GIVEN TEXT
-- Opening Marker --

The Panel circulated its final report on November 18, 2011. The final report found that the COOL measure
(the COOL statute and USDA’s Final Rule together), in respect of muscle cut meat labels, breached TBT
Article 2.1 because it afforded Mexican livestock less favorable treatment than it afforded U.S. livestock.
Under TBT Article 2.2, the Panel found that the objective of the COOL measure was to provide consumers
with information about the origin of the meat products that they buy at the retail level, and that consumer
information on origin is a legitimate objective that WTO Members, including the United States, are
permitted to pursue with their measures. However, the Panel found that the COOL measure breached TBT
Article 2.2 because it failed to fulfill its legitimate objective of providing consumer information on origin
with respect to meat products.
The Panel rejected Mexico’s claim under TBT Article 2.4 that the United States was required to base origin
under the COOL measure on the principle of substantial transformation, concluding that using this principle
would be an ineffective and inappropriate means to fulfill the legitimate U.S. objective of providing
consumers with information about the origin of the meat products they buy. The Panel also rejected
Mexico’s claims under TBT Articles 12.1 and 12.3, concluding that the United States did not fail to take
account of Mexico’s needs as a developing country Member.
Finally, the Panel found that the Vilsack Letter breached GATT Article X:3 because it did not constitute a
reasonable administration of the COOL measure. On April 5, 2012, USDA withdrew the Vilsack Letter.

-- Closing Marker --

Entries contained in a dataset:
-- Opening Marker --

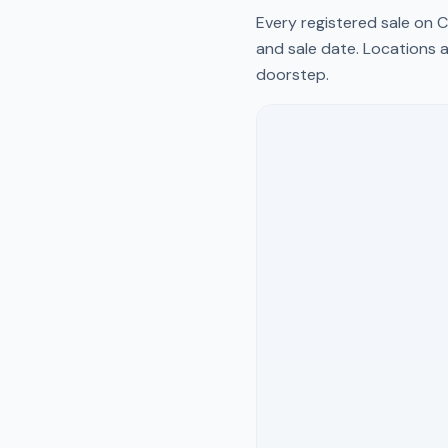
Every registered sale on
C
and sale date. Locations a
doorstep.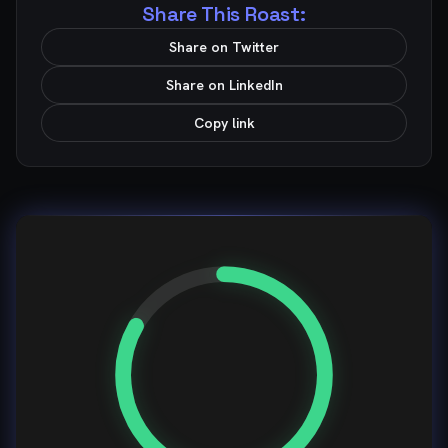
Share This Roast:
Share on Twitter
Share on LinkedIn
Copy link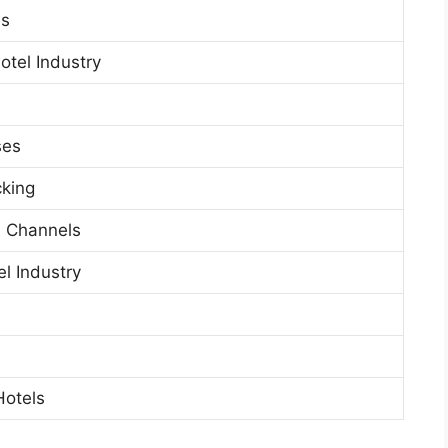
ls
otel Industry
ses
cking
al Channels
el Industry
Hotels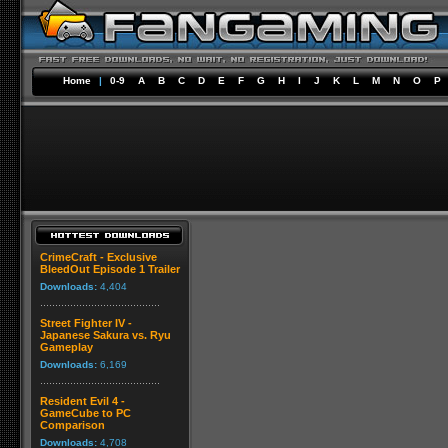
Home
|
0-9
A
B
C
D
E
F
G
H
I
J
K
L
M
N
O
P
CrimeCraft - Exclusive
BleedOut Episode 1 Trailer
Downloads:
4,404
Street Fighter IV -
Japanese Sakura vs. Ryu
Gameplay
Downloads:
6,169
Resident Evil 4 -
GameCube to PC
Comparison
Downloads:
4,708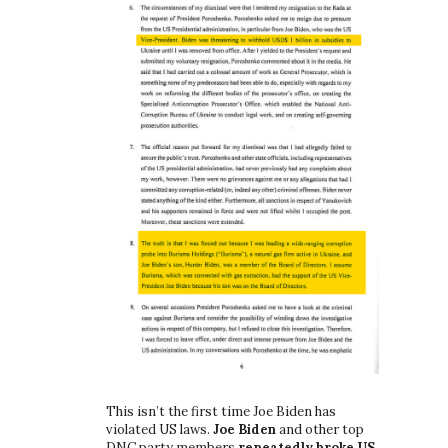
This isn’t the first time Joe Biden has
violated US laws.
Joe Biden
and other top
DNC party members
repeatedly broke US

-- Closing Marker --

WRITTEN TASK
List every TBT or GATT article cited in the text on the WTO panel's COOL report.

COMPLETED TASK
TBT Article 2.1
TBT Article 2.2
TBT Article 2.4
TBT Article 12.1
TBT Article 12.3
GATT Article X:3